Well, it's about time to give up, I guess. I've run the HDD controller low level format, norton calibrate 6.0, spinrite 5.0 and spinrite II 2.0, norton disk doctor 6.0, and dos format all of them a couple of times. The drive hasn't died, nor has it magically repaired itself. I guess I was naive, but my previous experiences with ST-255 is way better than this. The drive works well in DOS, except for the last 5 or so cylinders, which are mostly dead. And at power-on there is that clicking ta-ta-ta-ta-ta noise, but only then. Better than nothing, I guess.

The process of trying to fix the drive has left me with still some questions, I hope someone can explain it to me.
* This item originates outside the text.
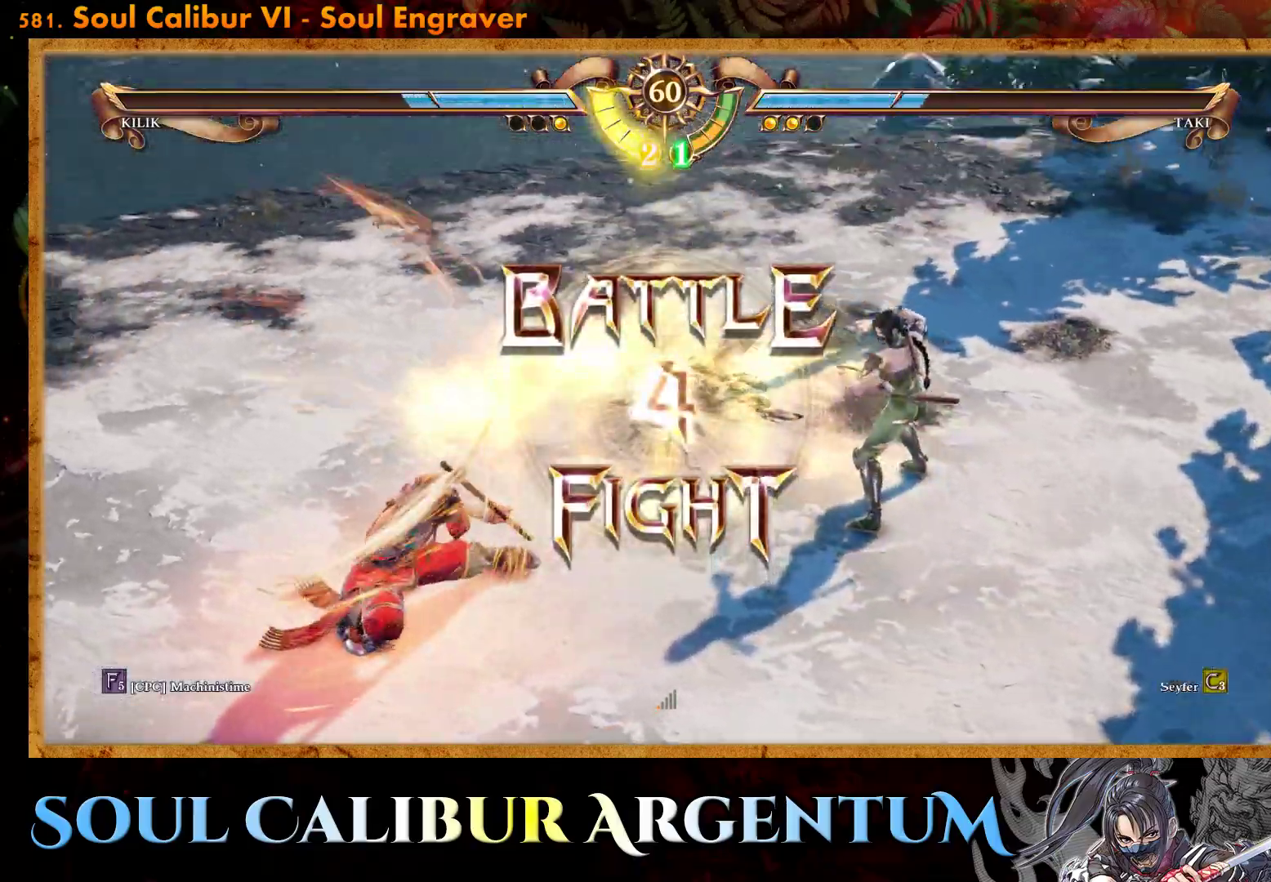
{"buttons": ["CROSS"], "events": [[383, "CROSS", "down"]]}
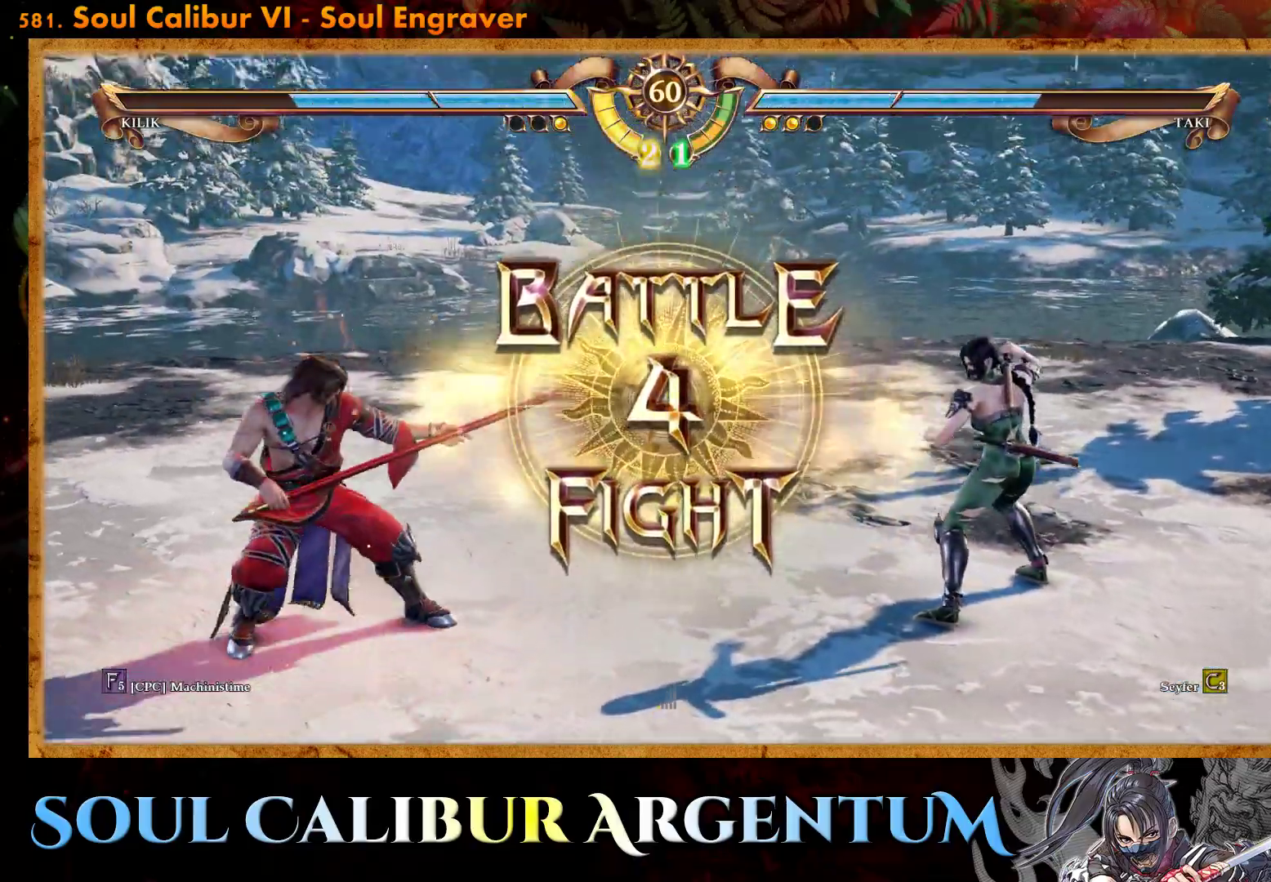
{"buttons": [], "events": [[17, "CROSS", "up"]]}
The drive is supposed to have 615 cylinders, but only 614 are accessible. That is not an error from starting the count from 0, but only 614 cylinders are in fact reachable to any of the applications I've used. Calibrate formats 2456 (614*4) cylinders, and spinrite checks 41752 sectors (614*4*17). Norton diskedit 6.0 lets me select and edit any physical sector from track 0 to track 613 (which is 614 tracks). So, the only explanation is that there must be a reserved engineering cylinder (as spinrite calls it). Where on the disk is such a cylinder located? before track 0 or after track 613 (after the 614th track)? I'd expect it to be the latter, since the surface have many defects in that area. And, is this track responsible for the ta-ta-ta-ta noise at power up? Is accessing this track part of the drives internal power-up process? Is there any way to investigate that part of the drive and possibly give it a shot with low level formatting? I'm not looking to repair bad blocks here, but to get rid of the ta-ta-ta-ta would be nice. Can anyone explain this? I've googled a lot without finding anything useful. Thanks
 
The drive works well in DOS, except for the last 5 or so cylinders, which are mostly dead.
Why don't you create a partition that doesn't include those cylinders, e.g., 605 to 609 cylinders or something along those lines? Then the obviously bad area won't be in play at all.
 
Why don't you create a partition that doesn't include those cylinders, e.g., 605 to 609 cylinders or something along those lines? Then the obviously bad area won't be in play at all.

Yes, that's a good idea! I think it would be easy to find the track numbers of affected cylinders, and to create a partition that doesn't include them. However, the ta-ta-ta-ta noise at power-on probably wont go away by doing that.